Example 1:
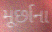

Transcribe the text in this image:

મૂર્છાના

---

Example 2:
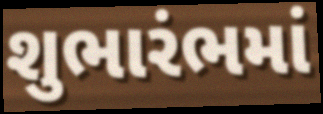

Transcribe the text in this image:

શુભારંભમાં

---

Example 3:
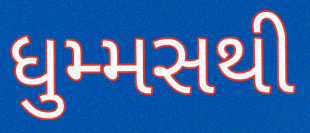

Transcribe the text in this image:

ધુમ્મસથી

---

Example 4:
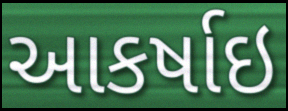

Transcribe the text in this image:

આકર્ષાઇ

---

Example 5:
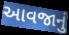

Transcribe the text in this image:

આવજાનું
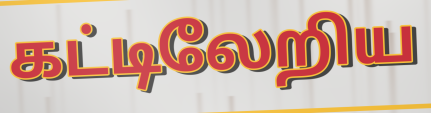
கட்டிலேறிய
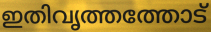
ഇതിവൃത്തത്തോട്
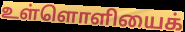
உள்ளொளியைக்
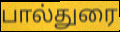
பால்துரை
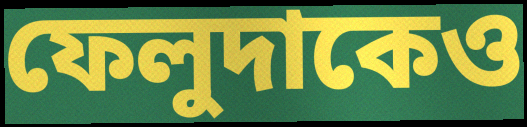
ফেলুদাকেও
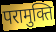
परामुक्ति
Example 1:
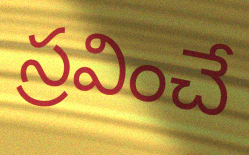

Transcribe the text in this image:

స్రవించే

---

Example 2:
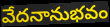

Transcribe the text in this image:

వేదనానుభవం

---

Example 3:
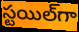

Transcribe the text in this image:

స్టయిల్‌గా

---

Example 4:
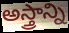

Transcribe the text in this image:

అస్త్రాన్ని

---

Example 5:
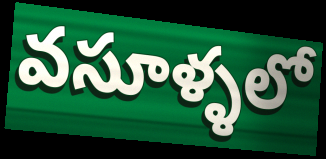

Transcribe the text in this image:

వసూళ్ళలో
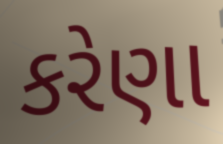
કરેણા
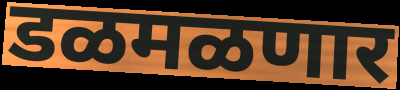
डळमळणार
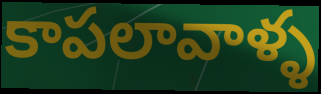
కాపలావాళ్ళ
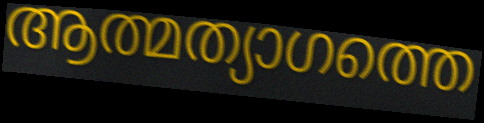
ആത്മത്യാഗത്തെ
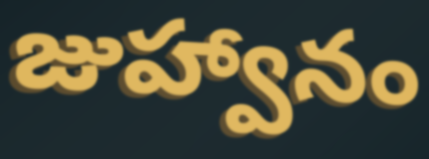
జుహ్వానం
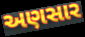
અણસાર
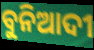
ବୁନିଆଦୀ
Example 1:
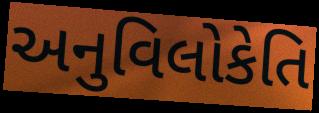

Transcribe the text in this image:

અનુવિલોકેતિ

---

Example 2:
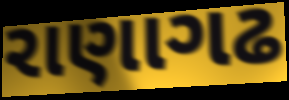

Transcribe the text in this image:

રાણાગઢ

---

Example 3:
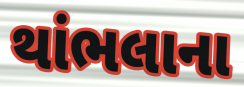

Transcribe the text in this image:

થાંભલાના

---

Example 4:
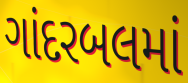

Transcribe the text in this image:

----

Required work:
Every line above goes into your copy exactly; no images go in.

Solution to this task:
Example 1:

Transcribe the text in this image:

મૂર્છાના

---

Example 2:

Transcribe the text in this image:

શુભારંભમાં

---

Example 3:

Transcribe the text in this image:

ધુમ્મસથી

---

Example 4:

Transcribe the text in this image:

આકર્ષાઇ

---

Example 5:

Transcribe the text in this image:

આવજાનું
கட்டிலேறிய
ഇതിവൃത്തത്തോട്
உள்ளொளியைக்
பால்துரை
ফেলুদাকেও
परामुक्ति
Example 1:

Transcribe the text in this image:

స్రవించే

---

Example 2:

Transcribe the text in this image:

వేదనానుభవం

---

Example 3:

Transcribe the text in this image:

స్టయిల్‌గా

---

Example 4:

Transcribe the text in this image:

అస్త్రాన్ని

---

Example 5:

Transcribe the text in this image:

వసూళ్ళలో
કરેણા
डळमळणार
కాపలావాళ్ళ
ആത്മത്യാഗത്തെ
జుహ్వానం
અણસાર
ବୁନିଆଦୀ
Example 1:

Transcribe the text in this image:

અનુવિલોકેતિ

---

Example 2:

Transcribe the text in this image:

રાણાગઢ

---

Example 3:

Transcribe the text in this image:

થાંભલાના

---

Example 4:

Transcribe the text in this image:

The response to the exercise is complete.